The Protocol in Practice — Zara's Situation

Applied to Zara's advisor: Q1 — McKinsey, sells consulting. Q2 — projection about future careers, not current capability. Q3 — report, not deployed product. Q4 — "AI-driven analysis" is vague; what specific tasks? Q5 — Does this report tell me whether to take a specific AI skills course or change my major? No — it's a macro claim about a career sector. Verdict: interesting background context, not a basis for a major academic decision.

2. Building an Information Diet That Doesn't Make You Dumber

The news consumption patterns of most people in their late teens and early twenties are heavily weighted toward headline-level social media exposure — feeds, notifications, content shared by people they follow. For AI specifically, this diet is almost entirely hype-and-backlash oscillation without the nuance that would make it actually useful.

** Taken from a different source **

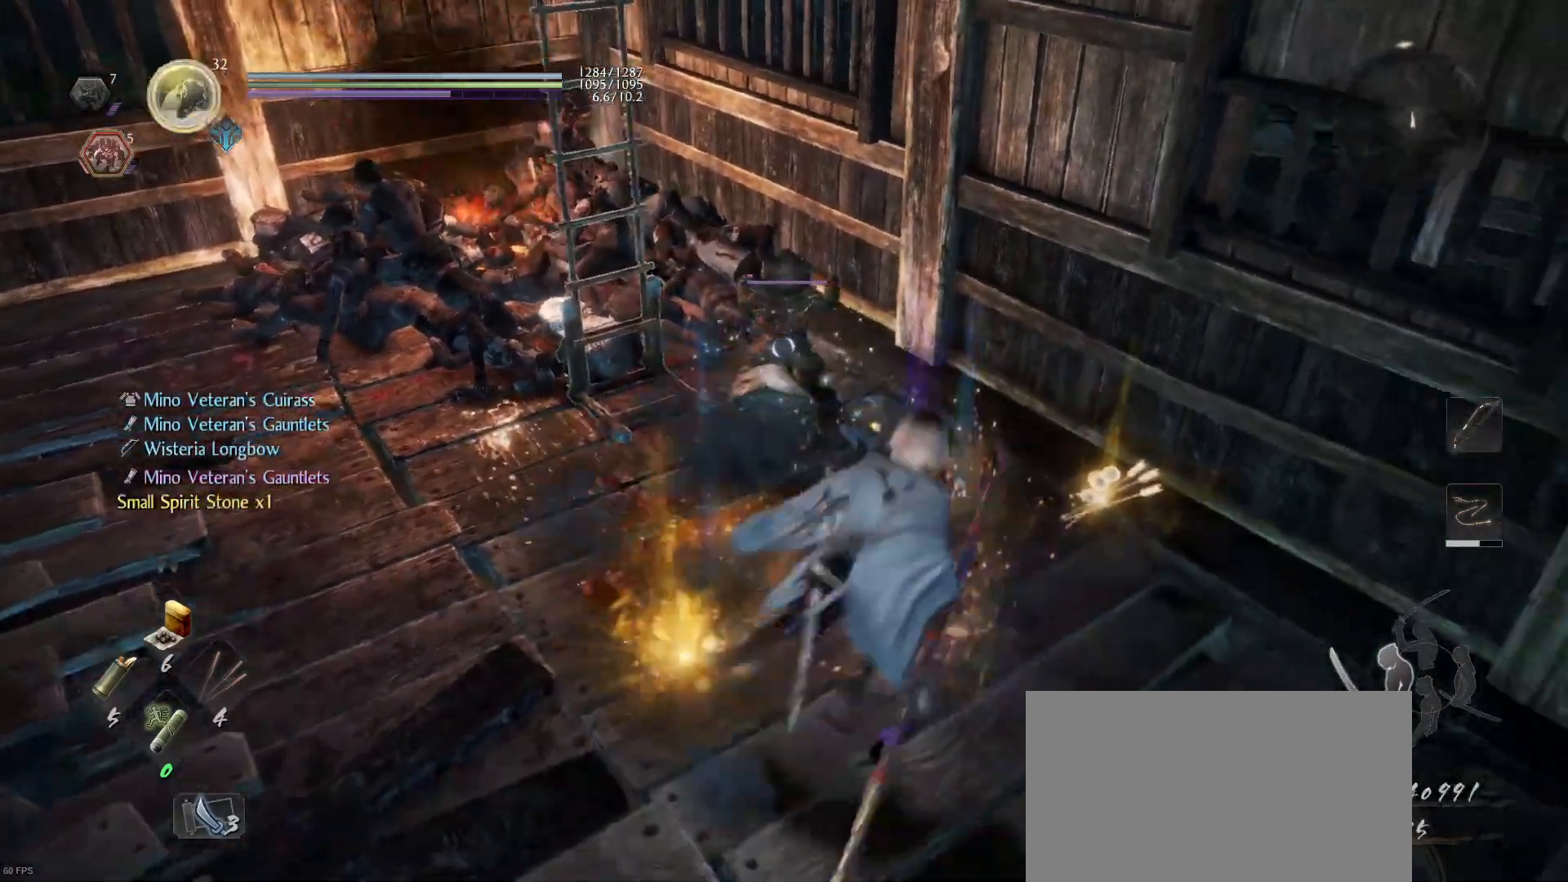
{"buttons": ["CIRCLE"], "left_stick": "up-right", "right_stick": "center", "events": [[33, "left_stick", "up"], [333, "CIRCLE", "down"], [433, "CIRCLE", "up"], [467, "left_stick", "up-right"], [500, "CIRCLE", "down"]]}
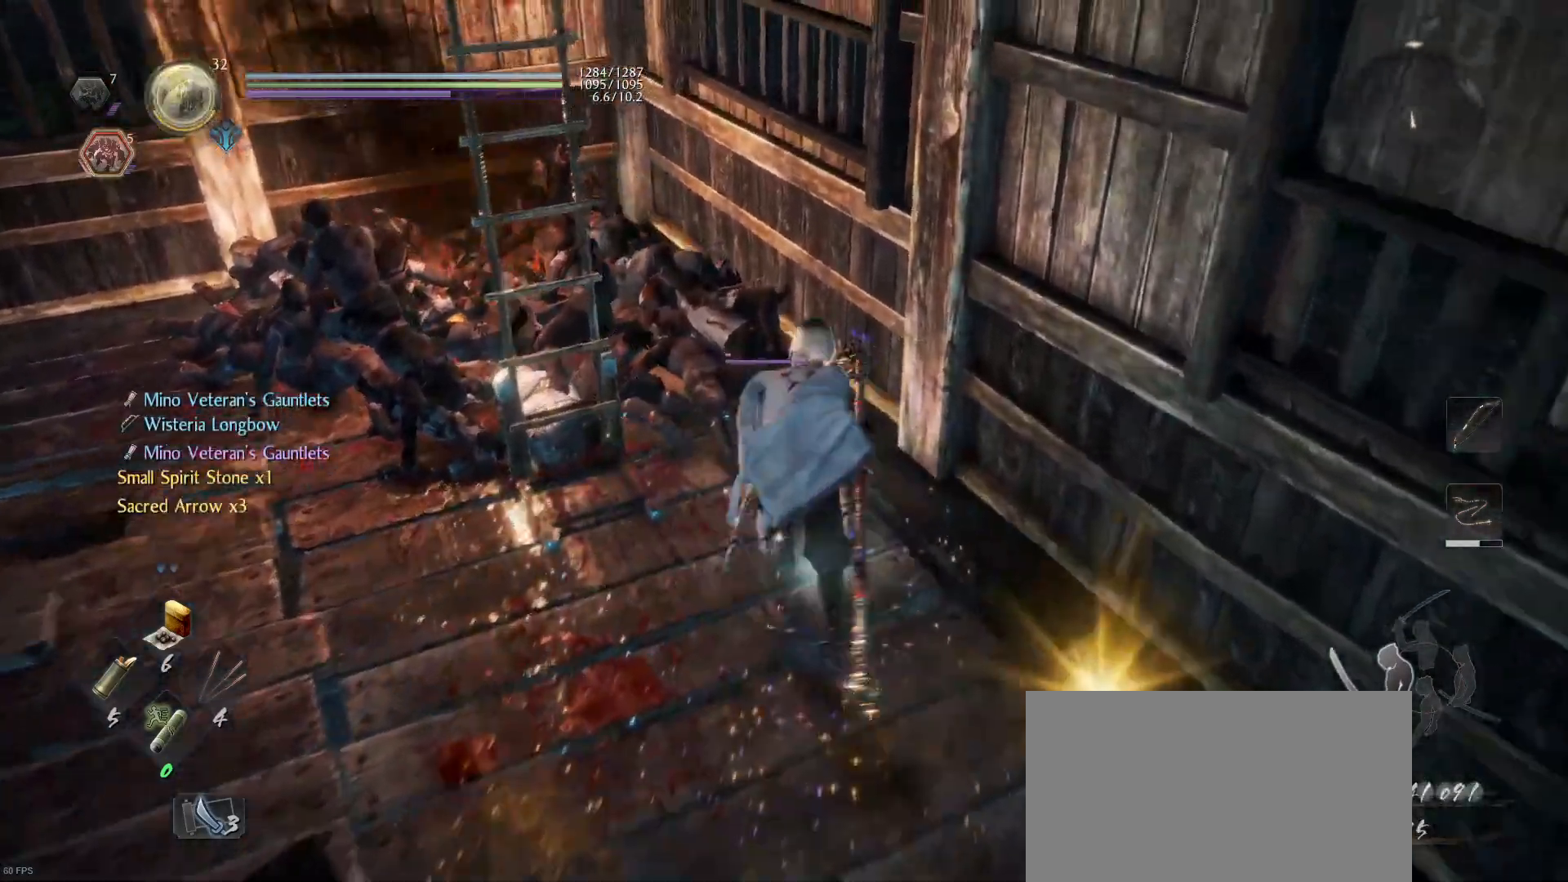
{"buttons": [], "left_stick": "down-right", "right_stick": "center", "events": [[100, "CIRCLE", "up"], [133, "left_stick", "down-right"], [167, "CIRCLE", "down"], [433, "CIRCLE", "up"]]}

You don't need to consume enormous amounts of AI content to be well-calibrated. You need to consume better content in smaller amounts. A practical structure that works:

Monthly: Read one long-form piece from a technically credible source about a specific AI capability. MIT Technology Review, The Gradient, or a well-regarded AI researcher's Substack. One piece per month takes forty-five minutes and gives you more accurate calibration than daily headline exposure.

Quarterly: Actually use an AI tool you haven't tried before for something you genuinely need to do. Not a demo. A real task. Note where it helps and where it fails. This is primary evidence and it's more valuable than any secondary source.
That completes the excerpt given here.